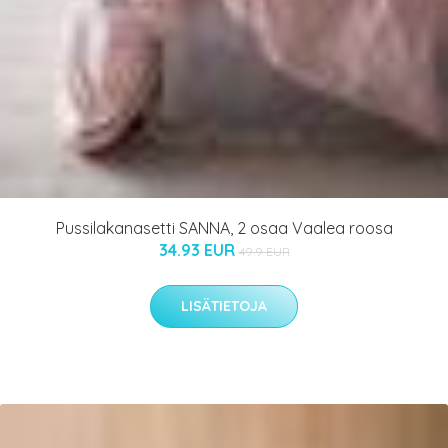
Pussilakanasetti SANNA, 2 osaa Vaalea roosa
34.93 EUR
49.9 EUR
LISÄTIETOJA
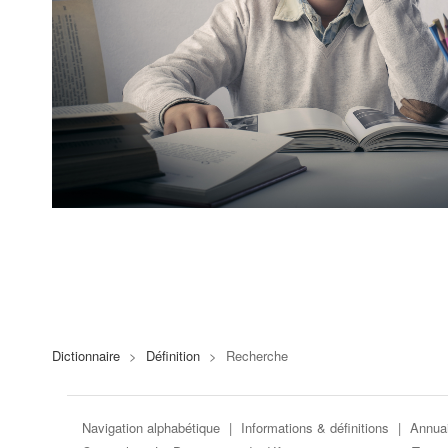
Dictionnaire
>
Définition
>
Recherche
Navigation alphabétique
|
Informations & définitions
|
Annuai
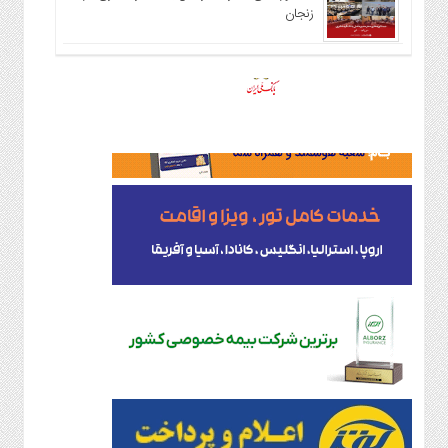
زنجان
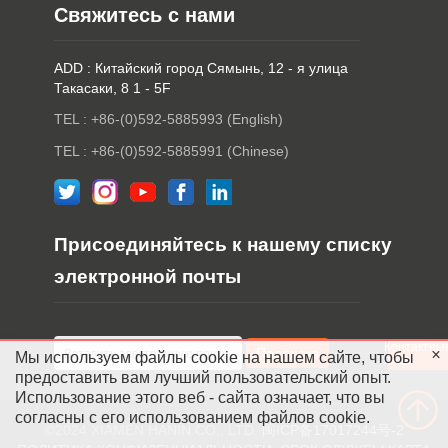
Свяжитесь с нами
ADD : Китайский город Сямынь, 12 - я улица
Такасаки, 8 1 - 5F
TEL : +86-(0)592-5885993 (English)
TEL : +86-(0)592-5885991 (Chinese)
Присоединяйтесь к нашему списку
электронной почты
Контактны
Мы используем файлы cookie на нашем сайте, чтобы
лица
предоставить вам лучший пользовательский опыт.
Использование этого веб - сайта означает, что вы
согласны с его использованием файлов cookie.
©2024 XIAMEN HANIN CO., LTD.
闽ICP备17017244号-2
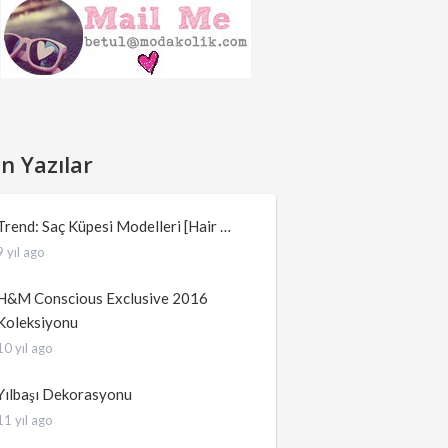
n Yazılar
Trend: Saç Küpesi Modelleri [Hair …
9 yıl ago
H&M Conscious Exclusive 2016
Koleksiyonu
10 yıl ago
Yılbaşı Dekorasyonu
11 yıl ago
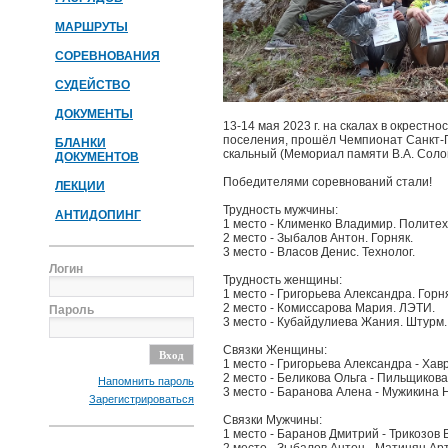
МАРШРУТЫ
СОРЕВНОВАНИЯ
СУДЕЙСТВО
ДОКУМЕНТЫ
13-14 мая 2023 г. на скалах в окрестн
поселения, прошёл Чемпионат Санкт-П
БЛАНКИ
скальный (Мемориал памяти В.А. Соло
ДОКУМЕНТОВ
Победителями соревнований стали!
ЛЕКЦИИ
Трудность мужчины:
АНТИДОПИНГ
1 место - Клименко Владимир. Политех
2 место - Зыбалов Антон. Горняк.
3 место - Власов Денис. Технолог.
Логин
Трудность женщины:
1 место - Григорьева Александра. Горн
2 место - Комиссарова Мария. ЛЭТИ.
Пароль
3 место - Кубайдулиева Жания. Штурм.
Связки Женщины:
1 место - Григорьева Александра - Хав
2 место - Беликова Ольга - Пильщиков
Напомнить пароль
3 место - Баранова Алена - Мужикина 
Зарегистрироваться
Связки Мужчины:
1 место - Баранов Дмитрий - Трикозов 
2 место - Зыбалов Антон - Матинян Арт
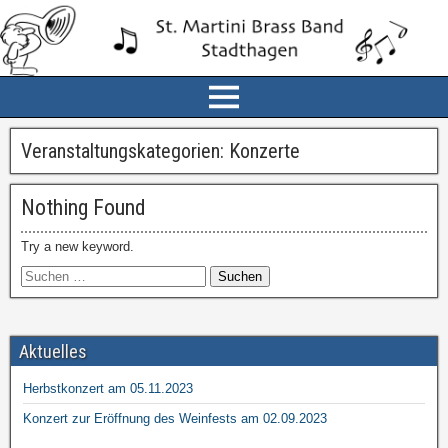
Veranstaltungskategorien:
Konzerte
Nothing Found
Try a new keyword.
Aktuelles
Herbstkonzert am 05.11.2023
Konzert zur Eröffnung des Weinfests am 02.09.2023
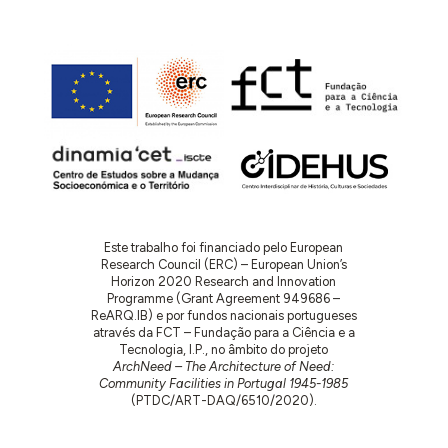
Este trabalho foi financiado pelo European
Research Council (ERC) – European Union’s
Horizon 2020 Research and Innovation
Programme (Grant Agreement 949686 –
ReARQ.IB) e por fundos nacionais portugueses
através da FCT – Fundação para a Ciência e a
Tecnologia, I.P., no âmbito do projeto
ArchNeed – The Architecture of Need:
Community Facilities in Portugal 1945-1985
(PTDC/ART-DAQ/6510/2020).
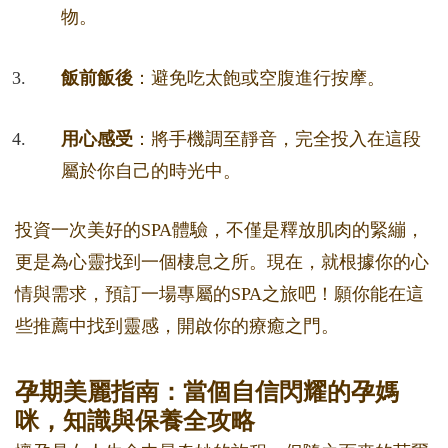
物。
飯前飯後
：避免吃太飽或空腹進行按摩。
用心感受
：將手機調至靜音，完全投入在這段
屬於你自己的時光中。
投資一次美好的SPA體驗，不僅是釋放肌肉的緊繃，
更是為心靈找到一個棲息之所。現在，就根據你的心
情與需求，預訂一場專屬的SPA之旅吧！願你能在這
些推薦中找到靈感，開啟你的療癒之門。
孕期美麗指南：當個自信閃耀的孕媽
咪，知識與保養全攻略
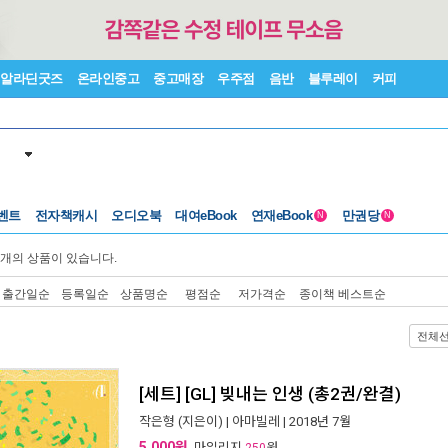
알라딘굿즈
온라인중고
중고매장
우주점
음반
블루레이
커피
벤트
전자책캐시
오디오북
대여eBook
연재eBook
만권당
N
N
개의 상품이 있습니다.
출간일순
등록일순
상품명순
평점순
저가격순
종이책 베스트순
전체
[세트] [GL] 빚내는 인생 (총2권/완결)
작은형
(지은이) |
아마빌레
| 2018년 7월
5,000원
, 마일리지
원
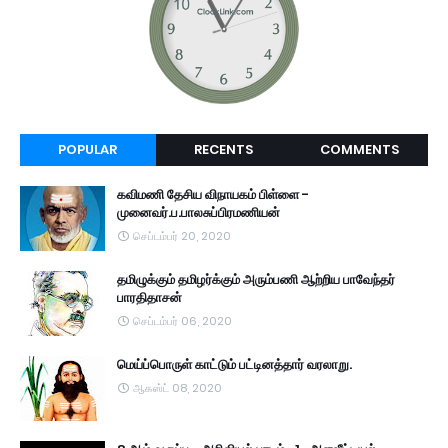
POPULAR
RECENTS
COMMENTS
கவிமணி தேசிய விநாயகம் பிள்ளை -
முனைவர்.ப.பாலசுப்பிரமணியன்
செப்டம்பர் 20, 2020
தமிழுக்கும் தமிழர்க்கும் அரும்பணி ஆற்றிய பாவேந்தர்
பாரதிதாசன்
செப்டம்பர் 06, 2020
மெய்ப்பொருள் காட்டும் பட்டினத்தார் வரலாறு.
ஆகஸ்ட் 08, 2020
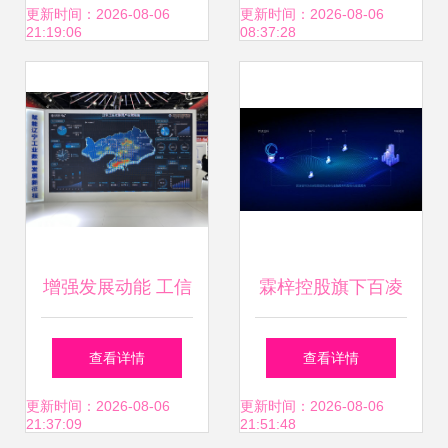
要“定制化”
网数据服务的创新
更新时间：2026-08-06
更新时间：2026-08-06
21:19:06
08:37:28
实践
增强发展动能 工信
霖梓控股旗下百凌
部对低空经济、人
金科荣膺国家高新
查看详情
查看详情
工智能、5G及工业
技术企业，深耕互
更新时间：2026-08-06
更新时间：2026-08-06
21:37:09
21:51:48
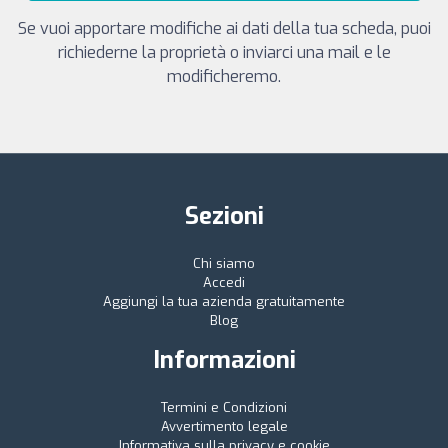
Se vuoi apportare modifiche ai dati della tua scheda, puoi
richiederne la proprietà o inviarci una mail e le
modificheremo.
Sezioni
Chi siamo
Accedi
Aggiungi la tua azienda gratuitamente
Blog
Informazioni
Termini e Condizioni
Avvertimento legale
Informativa sulla privacy e cookie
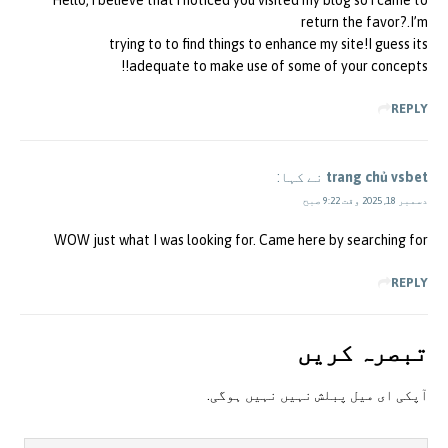
return the favor?.I’m
trying to to find things to enhance my site!I guess its
adequate to make use of some of your concepts!!
REPLY
trang chủ vsbet
نے کہا:
دسمبر 18, 2025 وقت 9:22 صبح
WOW just what I was looking for. Came here by searching for
REPLY
تبصرہ کريں
آپکی ای ميل پبلش نہيں نہيں ہوگی.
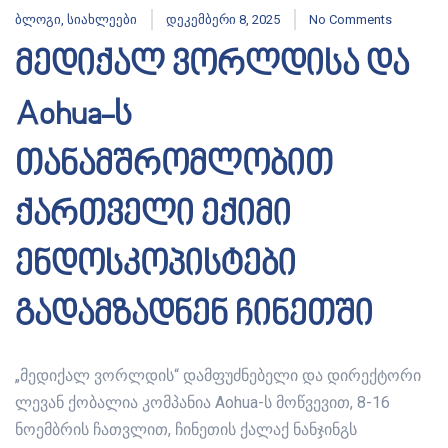
ბლოგი
,
სიახლეები
დეკემბერი 8, 2025
No Comments
მედიქალ ვორლდისა და
Aohua-ს
თანამშრომლობით
ქართველი ექიმი
ენდოსკოპისტები
გადამზადნენ ჩინეთში
„მედიქალ ვორლდის“ დამფუძნებელი და დირექტორი
ლევან ქობალია კომპანია Aohua-ს მოწვევით, 8-16
ნოემბრის ჩათვლით, ჩინეთის ქალაქ ნანჯინგს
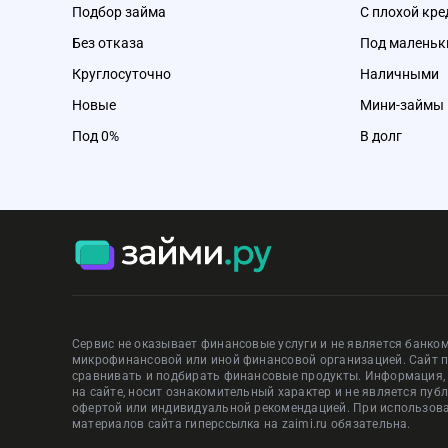
Подбор займа
С плохой кре
Без отказа
Под маленьк
Круглосуточно
Наличными
Новые
Мини-займы
Под 0%
В долг
Сервис не оказывает финансовые услуги и не является банком
микрофинансовой или иной финансовой организацией. Сайт 
сравнивать и подбирать финансовые продукты. Информация
на сайте, носит ознакомительный характер и не является пуб
офертой или индивидуальной рекомендацией. При использов
материалов сайта гиперссылка на zaimi.ru обязательна.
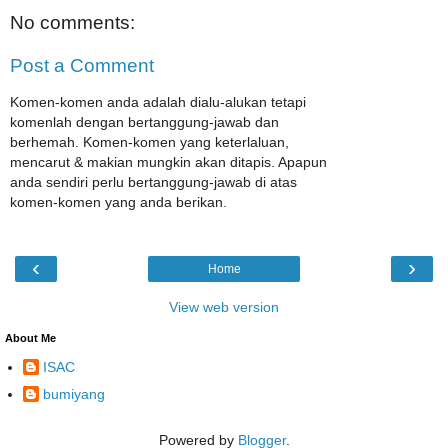
No comments:
Post a Comment
Komen-komen anda adalah dialu-alukan tetapi
komenlah dengan bertanggung-jawab dan
berhemah. Komen-komen yang keterlaluan,
mencarut & makian mungkin akan ditapis. Apapun
anda sendiri perlu bertanggung-jawab di atas
komen-komen yang anda berikan.
‹
›
Home
View web version
About Me
ISAC
bumiyang
Powered by
Blogger
.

■ ■ ■ ■ ■

Action item
Leave out the images and copy all remaining data word for word.

Solution to this exercise
Pussilakanasetti SANNA, 2 osaa Vaalea roosa
34.93 EUR
49.9 EUR
LISÄTIETOJA
Dictionnaire
>
Définition
>
Recherche
Navigation alphabétique
|
Informations & définitions
|
Annuai
زنجان
Свяжитесь с нами
ADD : Китайский город Сямынь, 12 - я улица
Такасаки, 8 1 - 5F
TEL : +86-(0)592-5885993 (English)
TEL : +86-(0)592-5885991 (Chinese)
Присоединяйтесь к нашему списку
электронной почты
Контактны
Мы используем файлы cookie на нашем сайте, чтобы
лица
предоставить вам лучший пользовательский опыт.
Использование этого веб - сайта означает, что вы
согласны с его использованием файлов cookie.
©2024 XIAMEN HANIN CO., LTD.
闽ICP备17017244号-2
n Yazılar
Trend: Saç Küpesi Modelleri [Hair …
9 yıl ago
H&M Conscious Exclusive 2016
Koleksiyonu
10 yıl ago
Yılbaşı Dekorasyonu
11 yıl ago
МАРШРУТЫ
СОРЕВНОВАНИЯ
СУДЕЙСТВО
ДОКУМЕНТЫ
13-14 мая 2023 г. на скалах в окрестн
поселения, прошёл Чемпионат Санкт-П
БЛАНКИ
скальный (Мемориал памяти В.А. Соло
ДОКУМЕНТОВ
Победителями соревнований стали!
ЛЕКЦИИ
Трудность мужчины:
АНТИДОПИНГ
1 место - Клименко Владимир. Политех
2 место - Зыбалов Антон. Горняк.
3 место - Власов Денис. Технолог.
Логин
Трудность женщины:
1 место - Григорьева Александра. Горн
2 место - Комиссарова Мария. ЛЭТИ.
Пароль
3 место - Кубайдулиева Жания. Штурм.
Связки Женщины:
1 место - Григорьева Александра - Хав
2 место - Беликова Ольга - Пильщиков
Напомнить пароль
3 место - Баранова Алена - Мужикина 
Зарегистрироваться
Связки Мужчины:
1 место - Баранов Дмитрий - Трикозов 
2 место - Зыбалов Антон - Матинян Арт
Veranstaltungskategorien:
Konzerte
Nothing Found
Try a new keyword.
Aktuelles
Herbstkonzert am 05.11.2023
Konzert zur Eröffnung des Weinfests am 02.09.2023
Este trabalho foi financiado pelo European
Research Council (ERC) – European Union’s
Horizon 2020 Research and Innovation
Programme (Grant Agreement 949686 –
ReARQ.IB) e por fundos nacionais portugueses
através da FCT – Fundação para a Ciência e a
Tecnologia, I.P., no âmbito do projeto
ArchNeed – The Architecture of Need:
Community Facilities in Portugal 1945-1985
(PTDC/ART-DAQ/6510/2020).
物。
飯前飯後
：避免吃太飽或空腹進行按摩。
用心感受
：將手機調至靜音，完全投入在這段
屬於你自己的時光中。
投資一次美好的SPA體驗，不僅是釋放肌肉的緊繃，
更是為心靈找到一個棲息之所。現在，就根據你的心
情與需求，預訂一場專屬的SPA之旅吧！願你能在這
些推薦中找到靈感，開啟你的療癒之門。
孕期美麗指南：當個自信閃耀的孕媽
咪，知識與保養全攻略
알라딘굿즈
온라인중고
중고매장
우주점
음반
블루레이
커피
벤트
전자책캐시
오디오북
대여eBook
연재eBook
만권당
N
N
개의 상품이 있습니다.
출간일순
등록일순
상품명순
평점순
저가격순
종이책 베스트순
전체
[세트] [GL] 빚내는 인생 (총2권/완결)
작은형
(지은이) |
아마빌레
| 2018년 7월
5,000원
, 마일리지
원
POPULAR
RECENTS
COMMENTS
கவிமணி தேசிய விநாயகம் பிள்ளை -
முனைவர்.ப.பாலசுப்பிரமணியன்
செப்டம்பர் 20, 2020
தமிழுக்கும் தமிழர்க்கும் அரும்பணி ஆற்றிய பாவேந்தர்
பாரதிதாசன்
செப்டம்பர் 06, 2020
மெய்ப்பொருள் காட்டும் பட்டினத்தார் வரலாறு.
ஆகஸ்ட் 08, 2020
要“定制化”
网数据服务的创新
更新时间：2026-08-06
更新时间：2026-08-06
21:19:06
08:37:28
实践
增强发展动能 工信
霖梓控股旗下百凌
部对低空经济、人
金科荣膺国家高新
查看详情
查看详情
工智能、5G及工业
技术企业，深耕互
更新时间：2026-08-06
更新时间：2026-08-06
21:37:09
21:51:48
Se vuoi apportare modifiche ai dati della tua scheda, puoi
richiederne la proprietà o inviarci una mail e le
modificheremo.
Sezioni
Chi siamo
Accedi
Aggiungi la tua azienda gratuitamente
Blog
Informazioni
Termini e Condizioni
Avvertimento legale
Informativa sulla privacy e cookie
return the favor?.I’m
trying to to find things to enhance my site!I guess its
adequate to make use of some of your concepts!!
REPLY
trang chủ vsbet
نے کہا:
دسمبر 18, 2025 وقت 9:22 صبح
WOW just what I was looking for. Came here by searching for
REPLY
تبصرہ کريں
آپکی ای ميل پبلش نہيں نہيں ہوگی.
ბლოგი
,
სიახლეები
დეკემბერი 8, 2025
No Comments
მედიქალ ვორლდისა და
Aohua-ს
თანამშრომლობით
ქართველი ექიმი
ენდოსკოპისტები
გადამზადნენ ჩინეთში
„მედიქალ ვორლდის“ დამფუძნებელი და დირექტორი
ლევან ქობალია კომპანია Aohua-ს მოწვევით, 8-16
ნოემბრის ჩათვლით, ჩინეთის ქალაქ ნანჯინგს
Подбор займа
С плохой кре
Без отказа
Под маленьк
Круглосуточно
Наличными
Новые
Мини-займы
Под 0%
В долг
Сервис не оказывает финансовые услуги и не является банком
микрофинансовой или иной финансовой организацией. Сайт 
сравнивать и подбирать финансовые продукты. Информация
на сайте, носит ознакомительный характер и не является пуб
офертой или индивидуальной рекомендацией. При использов
материалов сайта гиперссылка на zaimi.ru обязательна.
No comments:
Post a Comment
Komen-komen anda adalah dialu-alukan tetapi
komenlah dengan bertanggung-jawab dan
berhemah. Komen-komen yang keterlaluan,
mencarut & makian mungkin akan ditapis. Apapun
anda sendiri perlu bertanggung-jawab di atas
komen-komen yang anda berikan.
‹
›
Home
View web version
About Me
ISAC
bumiyang
Powered by
Blogger
.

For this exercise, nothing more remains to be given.